A run of entries:
↓↓↓

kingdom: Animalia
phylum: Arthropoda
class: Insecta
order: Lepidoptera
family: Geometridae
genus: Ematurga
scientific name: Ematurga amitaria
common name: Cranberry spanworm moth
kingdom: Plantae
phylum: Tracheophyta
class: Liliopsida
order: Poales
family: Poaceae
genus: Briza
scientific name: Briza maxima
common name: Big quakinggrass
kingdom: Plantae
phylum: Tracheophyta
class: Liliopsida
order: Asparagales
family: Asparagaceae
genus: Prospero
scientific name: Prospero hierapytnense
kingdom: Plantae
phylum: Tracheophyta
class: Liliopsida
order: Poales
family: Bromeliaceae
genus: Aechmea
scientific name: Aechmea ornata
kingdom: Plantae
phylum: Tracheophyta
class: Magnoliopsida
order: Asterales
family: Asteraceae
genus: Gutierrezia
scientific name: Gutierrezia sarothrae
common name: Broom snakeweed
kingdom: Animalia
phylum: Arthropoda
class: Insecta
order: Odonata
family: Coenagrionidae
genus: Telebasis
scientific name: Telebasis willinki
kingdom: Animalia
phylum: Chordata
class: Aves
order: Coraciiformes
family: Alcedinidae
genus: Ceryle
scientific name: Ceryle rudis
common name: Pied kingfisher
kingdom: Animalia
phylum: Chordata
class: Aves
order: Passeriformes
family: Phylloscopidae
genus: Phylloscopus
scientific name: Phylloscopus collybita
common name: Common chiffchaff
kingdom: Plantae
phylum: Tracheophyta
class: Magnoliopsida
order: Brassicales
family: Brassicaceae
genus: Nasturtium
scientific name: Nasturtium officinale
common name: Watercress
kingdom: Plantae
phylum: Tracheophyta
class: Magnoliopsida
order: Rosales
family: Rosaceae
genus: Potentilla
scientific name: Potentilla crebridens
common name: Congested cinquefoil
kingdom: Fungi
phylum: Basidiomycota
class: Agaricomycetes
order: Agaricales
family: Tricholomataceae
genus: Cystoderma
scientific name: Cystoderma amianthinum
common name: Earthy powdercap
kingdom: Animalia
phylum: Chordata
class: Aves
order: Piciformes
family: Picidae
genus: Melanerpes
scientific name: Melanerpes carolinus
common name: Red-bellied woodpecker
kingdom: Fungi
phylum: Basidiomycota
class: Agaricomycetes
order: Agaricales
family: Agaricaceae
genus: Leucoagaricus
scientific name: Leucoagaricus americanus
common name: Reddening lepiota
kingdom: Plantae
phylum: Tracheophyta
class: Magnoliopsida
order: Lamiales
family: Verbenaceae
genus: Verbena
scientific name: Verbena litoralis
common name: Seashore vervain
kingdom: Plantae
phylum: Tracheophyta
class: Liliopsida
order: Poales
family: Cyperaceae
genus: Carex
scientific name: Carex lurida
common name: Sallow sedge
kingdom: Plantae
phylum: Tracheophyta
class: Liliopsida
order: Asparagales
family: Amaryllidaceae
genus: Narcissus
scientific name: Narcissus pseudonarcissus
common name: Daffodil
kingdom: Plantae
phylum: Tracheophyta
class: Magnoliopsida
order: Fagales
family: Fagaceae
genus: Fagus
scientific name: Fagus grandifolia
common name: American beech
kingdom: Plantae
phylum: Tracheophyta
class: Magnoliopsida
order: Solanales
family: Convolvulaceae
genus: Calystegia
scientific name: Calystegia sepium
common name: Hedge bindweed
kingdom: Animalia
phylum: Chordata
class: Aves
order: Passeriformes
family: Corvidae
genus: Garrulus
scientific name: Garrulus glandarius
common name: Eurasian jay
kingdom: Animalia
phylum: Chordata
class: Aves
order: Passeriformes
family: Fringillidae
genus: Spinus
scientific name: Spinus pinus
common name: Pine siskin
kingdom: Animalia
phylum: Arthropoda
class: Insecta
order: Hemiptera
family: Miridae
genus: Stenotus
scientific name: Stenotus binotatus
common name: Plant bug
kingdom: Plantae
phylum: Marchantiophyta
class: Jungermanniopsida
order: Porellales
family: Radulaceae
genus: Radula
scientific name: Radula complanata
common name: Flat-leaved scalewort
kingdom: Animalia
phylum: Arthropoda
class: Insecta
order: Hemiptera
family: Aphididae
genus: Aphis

↑↑↑

Problem: Can you give every line of these entries as a numbered list, skipping any blank lines?

Response below:
1. kingdom: Animalia
2. phylum: Arthropoda
3. class: Insecta
4. order: Lepidoptera
5. family: Geometridae
6. genus: Ematurga
7. scientific name: Ematurga amitaria
8. common name: Cranberry spanworm moth
9. kingdom: Plantae
10. phylum: Tracheophyta
11. class: Liliopsida
12. order: Poales
13. family: Poaceae
14. genus: Briza
15. scientific name: Briza maxima
16. common name: Big quakinggrass
17. kingdom: Plantae
18. phylum: Tracheophyta
19. class: Liliopsida
20. order: Asparagales
21. family: Asparagaceae
22. genus: Prospero
23. scientific name: Prospero hierapytnense
24. kingdom: Plantae
25. phylum: Tracheophyta
26. class: Liliopsida
27. order: Poales
28. family: Bromeliaceae
29. genus: Aechmea
30. scientific name: Aechmea ornata
31. kingdom: Plantae
32. phylum: Tracheophyta
33. class: Magnoliopsida
34. order: Asterales
35. family: Asteraceae
36. genus: Gutierrezia
37. scientific name: Gutierrezia sarothrae
38. common name: Broom snakeweed
39. kingdom: Animalia
40. phylum: Arthropoda
41. class: Insecta
42. order: Odonata
43. family: Coenagrionidae
44. genus: Telebasis
45. scientific name: Telebasis willinki
46. kingdom: Animalia
47. phylum: Chordata
48. class: Aves
49. order: Coraciiformes
50. family: Alcedinidae
51. genus: Ceryle
52. scientific name: Ceryle rudis
53. common name: Pied kingfisher
54. kingdom: Animalia
55. phylum: Chordata
56. class: Aves
57. order: Passeriformes
58. family: Phylloscopidae
59. genus: Phylloscopus
60. scientific name: Phylloscopus collybita
61. common name: Common chiffchaff
62. kingdom: Plantae
63. phylum: Tracheophyta
64. class: Magnoliopsida
65. order: Brassicales
66. family: Brassicaceae
67. genus: Nasturtium
68. scientific name: Nasturtium officinale
69. common name: Watercress
70. kingdom: Plantae
71. phylum: Tracheophyta
72. class: Magnoliopsida
73. order: Rosales
74. family: Rosaceae
75. genus: Potentilla
76. scientific name: Potentilla crebridens
77. common name: Congested cinquefoil
78. kingdom: Fungi
79. phylum: Basidiomycota
80. class: Agaricomycetes
81. order: Agaricales
82. family: Tricholomataceae
83. genus: Cystoderma
84. scientific name: Cystoderma amianthinum
85. common name: Earthy powdercap
86. kingdom: Animalia
87. phylum: Chordata
88. class: Aves
89. order: Piciformes
90. family: Picidae
91. genus: Melanerpes
92. scientific name: Melanerpes carolinus
93. common name: Red-bellied woodpecker
94. kingdom: Fungi
95. phylum: Basidiomycota
96. class: Agaricomycetes
97. order: Agaricales
98. family: Agaricaceae
99. genus: Leucoagaricus
100. scientific name: Leucoagaricus americanus
101. common name: Reddening lepiota
102. kingdom: Plantae
103. phylum: Tracheophyta
104. class: Magnoliopsida
105. order: Lamiales
106. family: Verbenaceae
107. genus: Verbena
108. scientific name: Verbena litoralis
109. common name: Seashore vervain
110. kingdom: Plantae
111. phylum: Tracheophyta
112. class: Liliopsida
113. order: Poales
114. family: Cyperaceae
115. genus: Carex
116. scientific name: Carex lurida
117. common name: Sallow sedge
118. kingdom: Plantae
119. phylum: Tracheophyta
120. class: Liliopsida
121. order: Asparagales
122. family: Amaryllidaceae
123. genus: Narcissus
124. scientific name: Narcissus pseudonarcissus
125. common name: Daffodil
126. kingdom: Plantae
127. phylum: Tracheophyta
128. class: Magnoliopsida
129. order: Fagales
130. family: Fagaceae
131. genus: Fagus
132. scientific name: Fagus grandifolia
133. common name: American beech
134. kingdom: Plantae
135. phylum: Tracheophyta
136. class: Magnoliopsida
137. order: Solanales
138. family: Convolvulaceae
139. genus: Calystegia
140. scientific name: Calystegia sepium
141. common name: Hedge bindweed
142. kingdom: Animalia
143. phylum: Chordata
144. class: Aves
145. order: Passeriformes
146. family: Corvidae
147. genus: Garrulus
148. scientific name: Garrulus glandarius
149. common name: Eurasian jay
150. kingdom: Animalia
151. phylum: Chordata
152. class: Aves
153. order: Passeriformes
154. family: Fringillidae
155. genus: Spinus
156. scientific name: Spinus pinus
157. common name: Pine siskin
158. kingdom: Animalia
159. phylum: Arthropoda
160. class: Insecta
161. order: Hemiptera
162. family: Miridae
163. genus: Stenotus
164. scientific name: Stenotus binotatus
165. common name: Plant bug
166. kingdom: Plantae
167. phylum: Marchantiophyta
168. class: Jungermanniopsida
169. order: Porellales
170. family: Radulaceae
171. genus: Radula
172. scientific name: Radula complanata
173. common name: Flat-leaved scalewort
174. kingdom: Animalia
175. phylum: Arthropoda
176. class: Insecta
177. order: Hemiptera
178. family: Aphididae
179. genus: Aphis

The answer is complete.